この映画で主に取り上げられた1950年代の終わりから1960年代の初めの時期は私の青春時代と重なっている。

私の関心事で言えば、武谷三男が三池炭鉱の事故調査団の団長になって大牟田市に行ったということもある。武谷三男は彼の父が炭鉱の技術者であったことから、1911年にこの大牟田で生まれた。もっともその後の彼と大牟田の縁はそれほど深くはないが、それでも一つの縁があったわけだ。

それでこの映画にも関心があったのだが、見てみるまではどんな映画かは知らなかった。三池炭鉱の組合側の立場から描いた映画ではないかと思っていた。

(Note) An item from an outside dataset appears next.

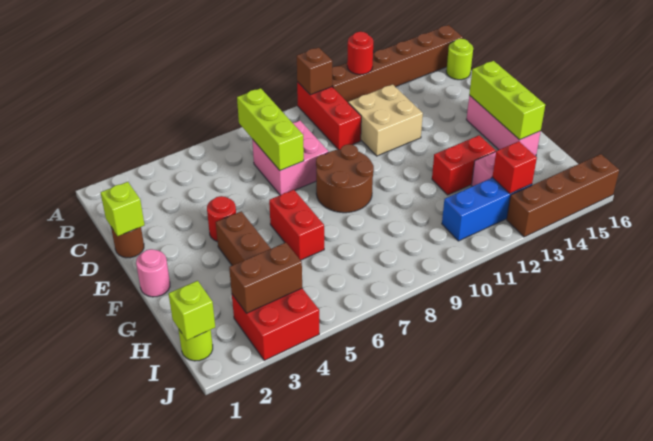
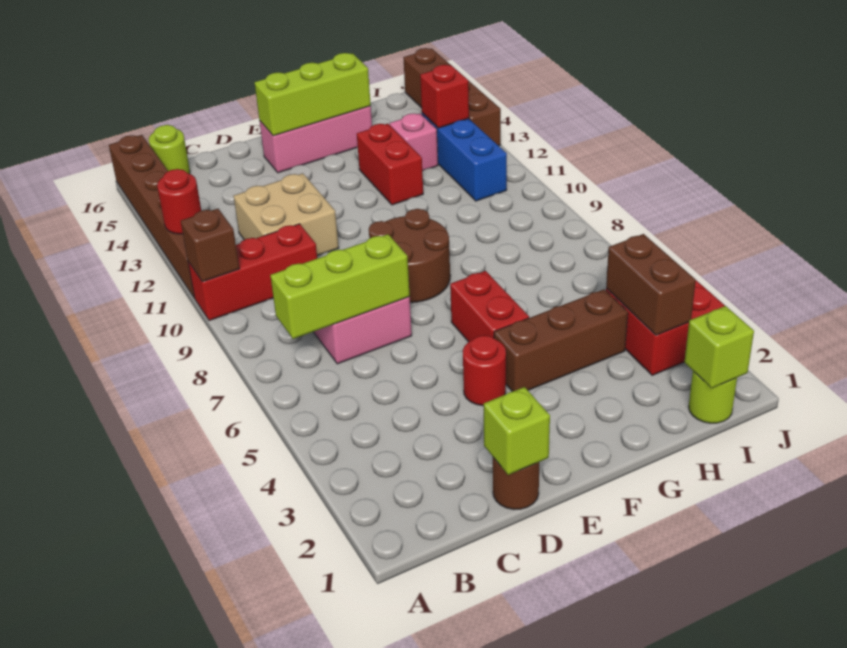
pink 1x1 round brick [136,249,170,297] -> none
red 1x2 brick [269,190,324,260] -> red 1x2 brick turned to [450,271,529,342]

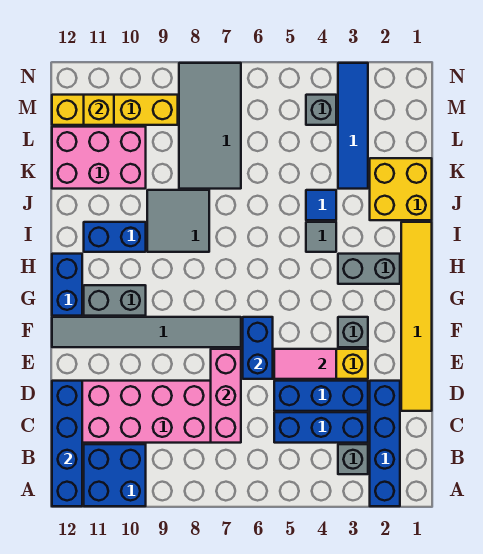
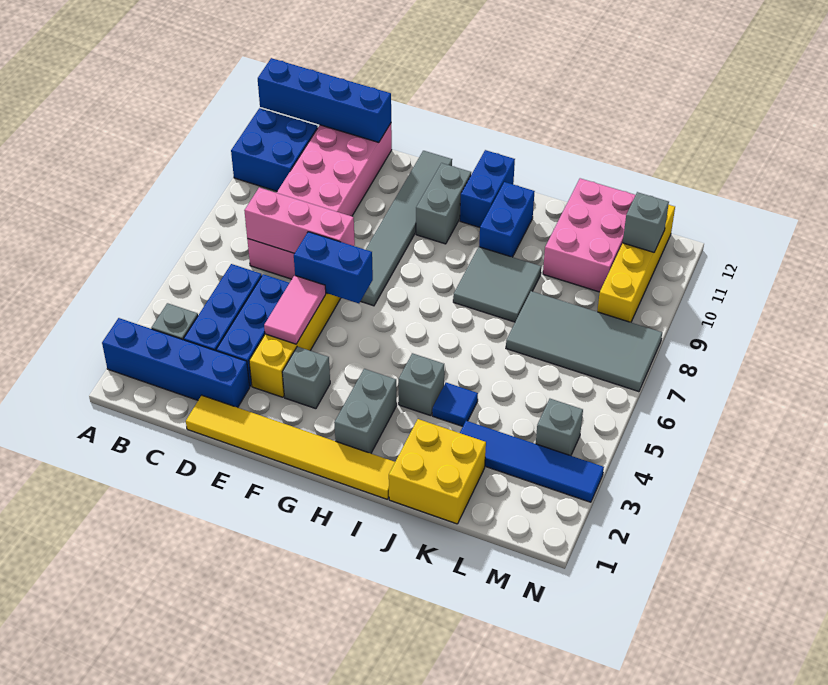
blue 1x2 brick [52,254,82,316] -> blue 1x2 brick turned to [460,150,515,227]
grey 1x1 tile [306,222,336,252] -> grey 1x1 brick [399,353,444,416]
yellow 1x1 brick [84,95,114,125] -> grey 1x1 brick [623,192,669,252]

もちろん炭鉱労働者の証言は欠かせないが、それだけではなく会社側の人や三池炭鉱の第二組合に入った労働者にも取材をしていてその点が興味深かった。

会社の方針をはっきりとは描いていないが、労働者1400人の一斉解雇とは過酷な方針だった。しかし、それだけではなく組合側というか総評側の団結の指令もかなりきついものがあった。会社側は220億円の金を使い、組合側も22億円を費やしたという。「総資本対総労働」という懐かしい言葉も出てきた。

闘争の経過で第二組合がつくられた。私などの当時の印象では第二組合を組織するなど会社の回し者というか労働運動に対する裏切りという印象が強かったが、それにしてもそういう第二組合へと走った個々の労働者にはそれぞれやはり事情があった。

もっともこの闘争を指導した向坂逸郎氏が間違っていたのではないかとの関係者の証言もあった。墓の下で向坂さんくしゃみをしているかもしれない。

映画監督の熊谷博子によれば、三池炭鉱の歴史を映像としてとして残すことを言い出したのは大牟田の炭鉱の記念博物館(正式名称は失念)に勤める職員だったという。

市の予算を獲得するのに3年かかったという。映画では批判的または批評的な視点はあまり感じなかったが、歴史として残しておきたいという気持ちは伝わった。

三池炭鉱の歴史を大牟田の人たちは誇りに思ってこれからも生きていく。それにしても三池炭鉱は大牟田に何を残したのだろうか。松山でのこの映画の上映は約1ヵ月後である。